> **TASK INSTRUCTIONS**
Exact copy, no pictures: restate each entry below word for word.

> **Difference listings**
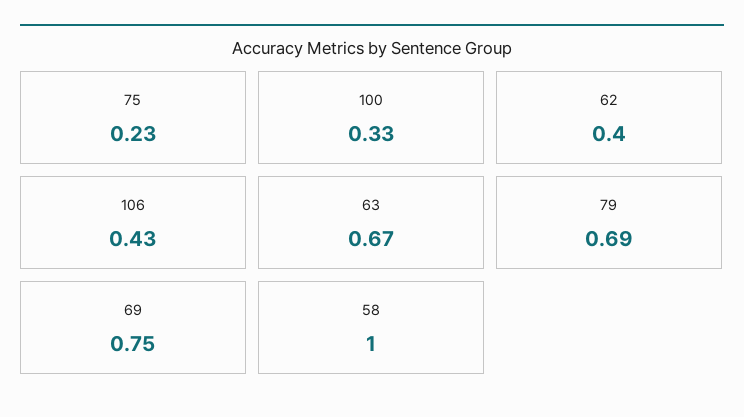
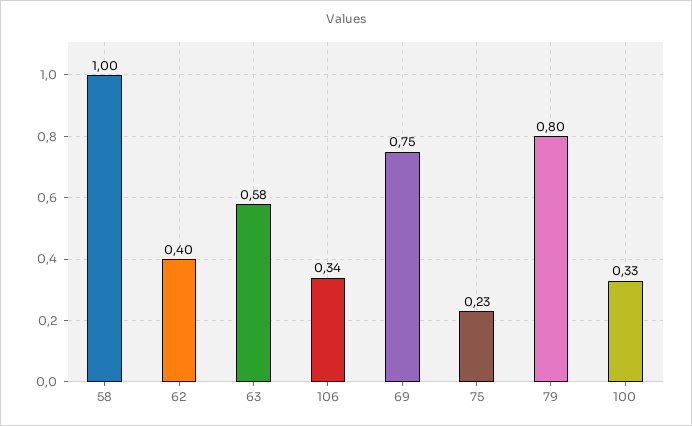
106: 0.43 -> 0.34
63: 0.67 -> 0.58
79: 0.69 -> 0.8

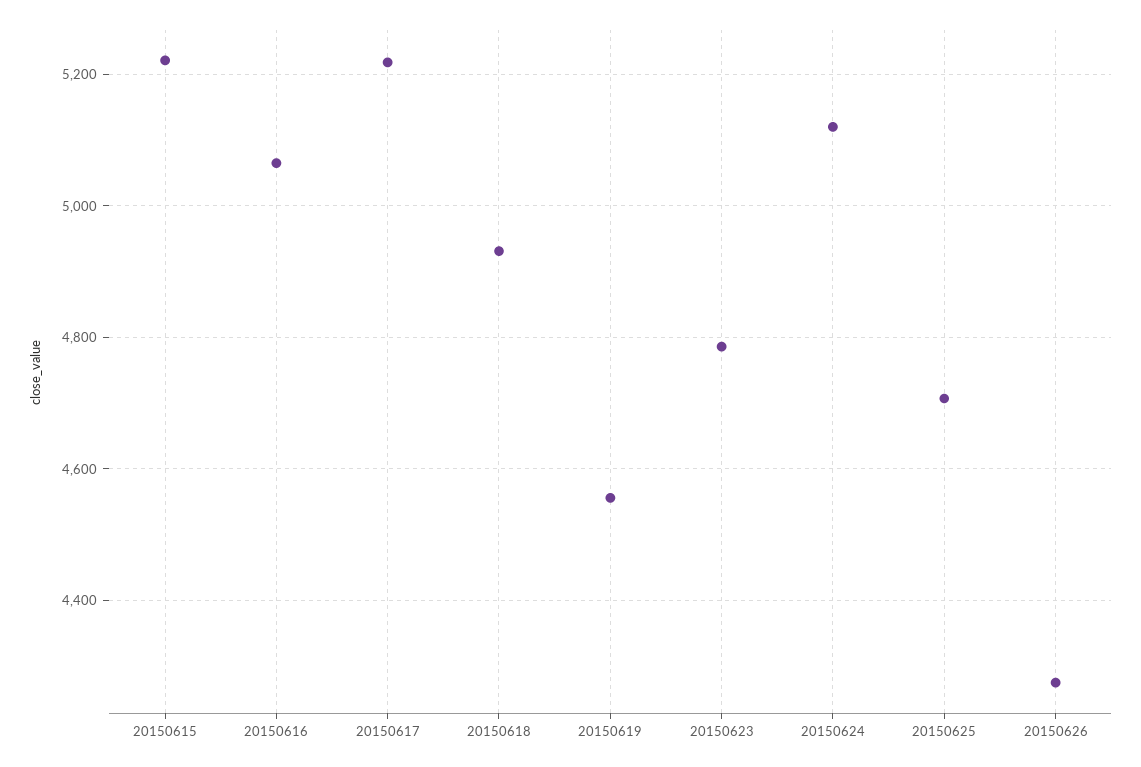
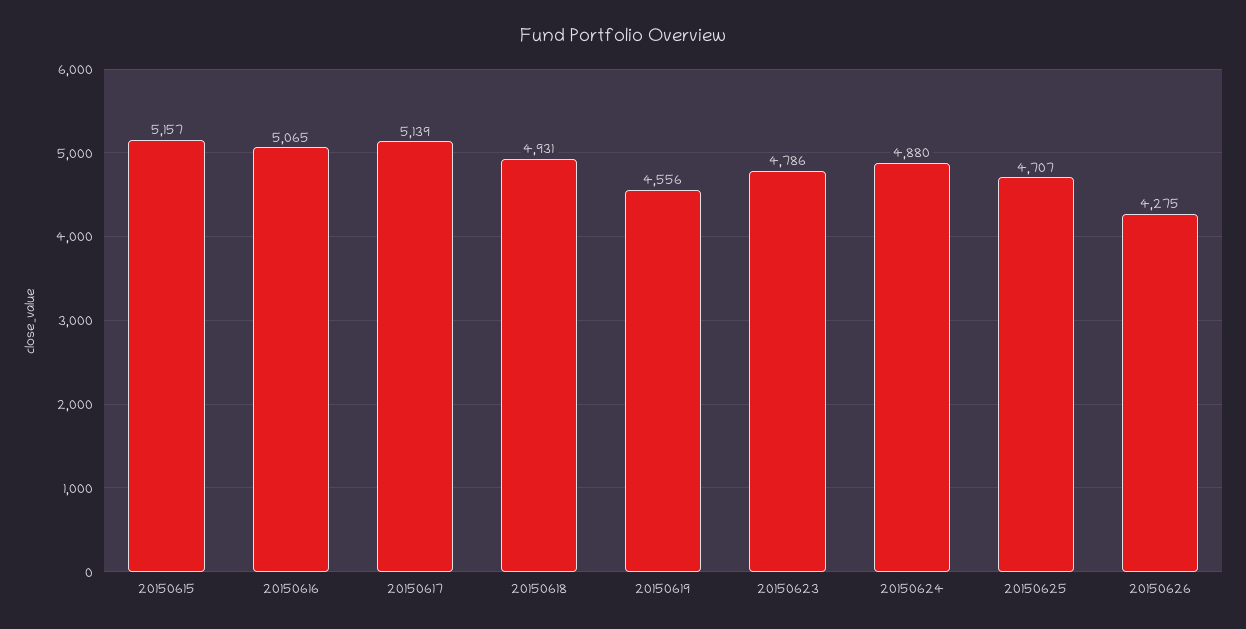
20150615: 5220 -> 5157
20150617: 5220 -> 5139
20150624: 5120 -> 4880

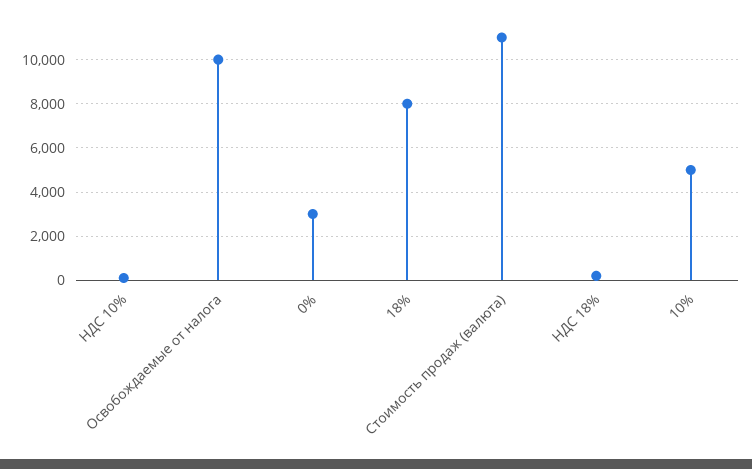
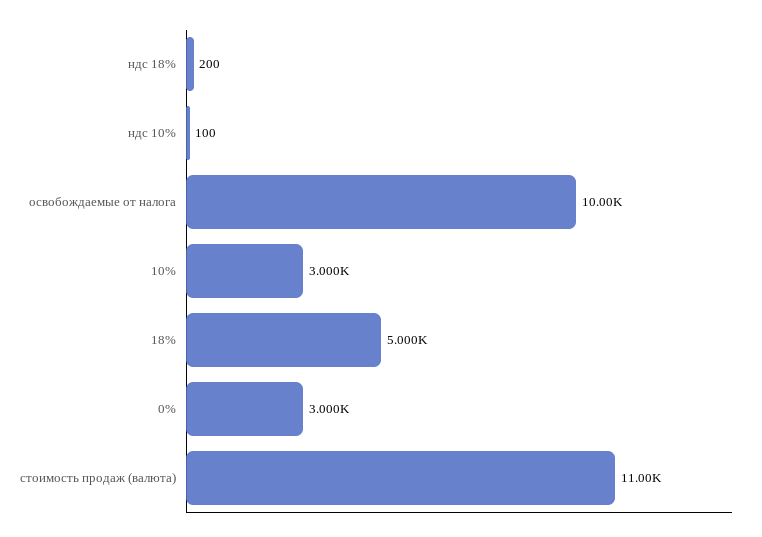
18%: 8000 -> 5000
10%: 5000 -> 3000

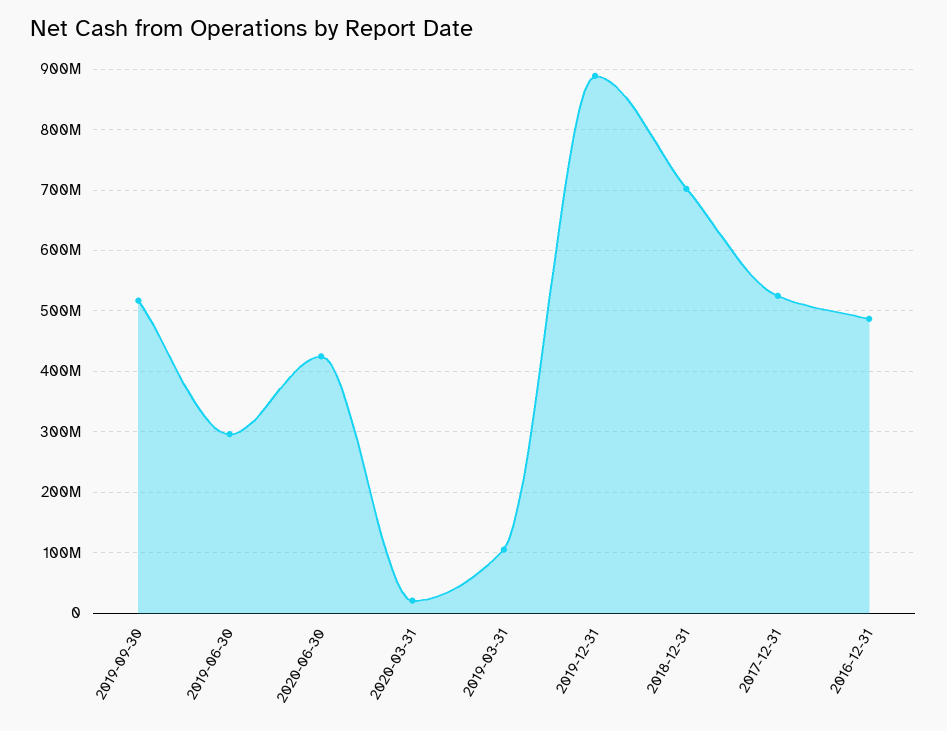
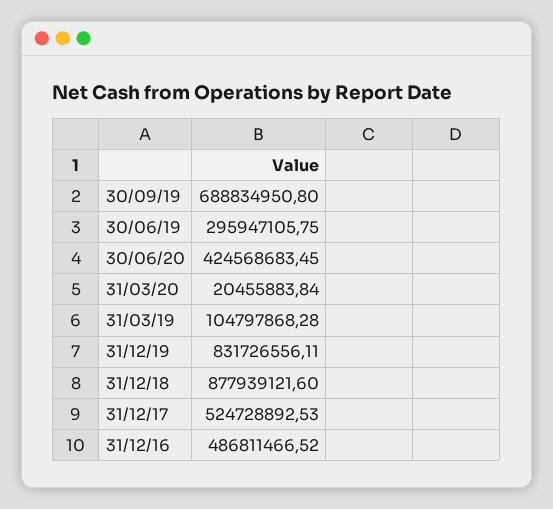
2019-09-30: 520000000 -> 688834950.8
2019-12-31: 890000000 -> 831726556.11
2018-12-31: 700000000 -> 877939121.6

> **SOLUTION TO THIS PROBLEM**
106: 0.43 -> 0.34
63: 0.67 -> 0.58
79: 0.69 -> 0.8

20150615: 5220 -> 5157
20150617: 5220 -> 5139
20150624: 5120 -> 4880

18%: 8000 -> 5000
10%: 5000 -> 3000

2019-09-30: 520000000 -> 688834950.8
2019-12-31: 890000000 -> 831726556.11
2018-12-31: 700000000 -> 877939121.6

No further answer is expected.